Still, whether you buy your seeds from the supermarket rack or order from a catalogue, they are likely originating from the same place. According to Angus Mellish, seed manager of Veseys, a shipper/handler of organic seed headquartered in Prince Edward Island, the majority of carrot seeds come from France and Italy, whereas peas, beans, spinach and other greens are produced in the U.S. Northwest. Most cucumber seed is grown in California. Hybrid peppers and tomatoes that require labour-intensive hand-pollination are produced in Vietnam and China, where wages are low.

And broccoli, says Wildfong, comes from Mexico. "Have you ever noticed that your broccoli always looks the same?" he asks. "The reason is about 90 per cent of broccoli [seed] is grown on one farm in Mexico." The vast majority of the world's broccoli, therefore, looks the same, tastes the same – and grows best in Mexico.

This consolidated seed production has led to a loss of choice for both growers and eaters. According to a report on the state of the world's food plant genetic resources, put out in 2010 by the United Nations' Food and Agriculture Organization, when companies consolidated their operations, they stopped producing many food varieties. The Iowa-based Seed Savers Exchange found that of the roughly 5,000 non-hybrid vegetable seeds that were available in North America in 1984, only 43 per cent were still on the market 10 years later.

When farmers are limited in what seeds they can plant – even the small organic farms that are the backbone of the Canadian local food movement – the consumer is limited, too. "When you are buying that local broccoli or lettuce, odds are it's not a local seed that produced it," said Jane Rabinowicz, director of the Bauta Family Initiative. "This is at the heart of our food supply. If you eat food, you should be concerned about this." She says that if we want a food supply that is resilient to the extreme weather events that scientists say will grow increasingly common with climate change – such as this summer's rains – then we'll want our food plants to have the genes that allow them to thrive in different conditions.

And different varieties mean different flavours, too. Delaney tastes every single vegetable they take seed from to make sure it's good – even if it means slicing a cheek off each of their 800 beets to sample. "A large company doing 300 acres of beets for the world market [is] not going to do that," she says.

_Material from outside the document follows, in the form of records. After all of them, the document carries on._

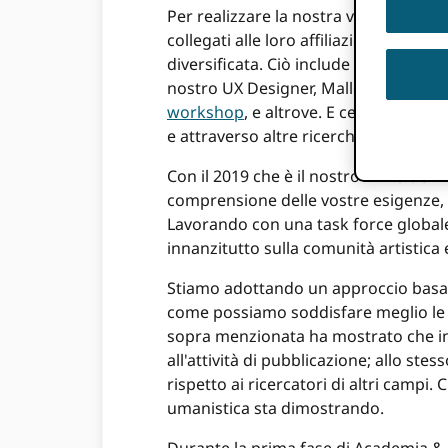
Per realizzare la nostra visione di un
collegati alle loro affiliazioni e con
diversificata. Ciò include l'interazion
nostro UX Designer, Mallory Roberts
workshop
, e altrove. E cerchiamo at
e attraverso altre ricerche, come il
TH
Con il 2019 che è il nostro
Anno del r
comprensione delle vostre esigenze,
Lavorando con una task force globale 
innanzitutto sulla comunità artistica 
Stiamo adottando un approccio basat
come possiamo soddisfare meglio le l
sopra menzionata ha mostrato che in 
all'attività di pubblicazione; allo s
rispetto ai ricercatori di altri campi
umanistica sta dimostrando.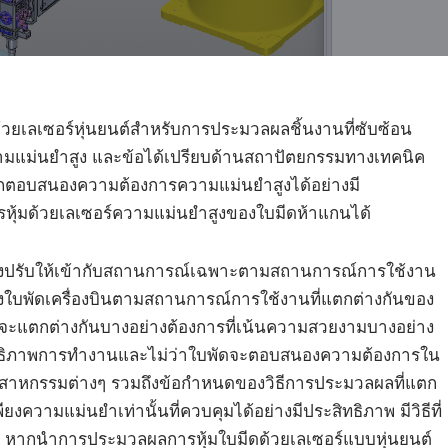
ยเลเซอร์หุ่นยนต์สำหรับการประมวลผลชิ้นงานที่ซับซ้อน
วามแม่นยำสูง และข้อได้เปรียบด้านสถาปัตยกรรมทางเทคนิค
รถตอบสนองความต้องการความแม่นยำสูงได้อย่างมี
ุ้มด้วยเลเซอร์ความแม่นยำสูงของใบมีดห้าแกนได้
รับให้เข้ากับสถานการณ์เฉพาะตามสถานการณ์การใช้งาน
ึงใบพัดเครื่องบินตามสถานการณ์การใช้งานที่แตกต่างกันของ
ะแตกต่างกันบางอย่างต้องการที่เน้นความสวยงามบางอย่าง
ทธิภาพการทำงานและไม่ว่าใบพัดจะตอบสนองความต้องการใน
งอุตสาหกรรมต่างๆ รวมถึงข้อกำหนดของวิธีการประมวลผลที่แตก
วามแม่นยำเท่านั้นที่ควบคุมได้อย่างมีประสิทธิภาพ มีวิธีที่
ากนำการประมวลผลการหุ้มใบมีดด้วยเลเซอร์แบบหุ่นยนต์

All this added work is exactly why the world's seed companies have moved in the other direction. According to Mellish, global seed production is set up this way because it is easier. "There are places in the world that are well adapted to growing vegetable seed," he says. Spinach, for example, thrives in humidity, whereas broccoli does well in dry heat. And beet plants, which are often produced in Asia, need two seasons to produce seed, a fact that makes harvesting them difficult in climates like ours, where the plants don't overwinter well. His company, therefore, sources seeds mostly from around the world.

However, with ease has come a trade off. "What if some disease hits that one [broccoli] farm?" asks Wildfong. "We'd lose 90 per cent of the broccoli in the whole world."

Still, while more backyard gardeners have been switching to small seed companies, farmers haven't been so keen. The big seed companies might offer a homogeneous gene pool, but it is typically a reliable one.

That's why USC Canada, an NGO that normally runs development programs in countries such as Nepal and Honduras, is focusing efforts in Canada. Through research at the University of Manitoba, training and education, as well as marketing initiatives, their hope is to cultivate a domestic seed industry so that the farmers who grow our food will use Canadian seeds, too.

Mellish, for one, is excited about the new varieties being bred here. "When some of these big companies develop a new broccoli, they aren't thinking of Canada at all," he says. "My primary loyalty is to my customers."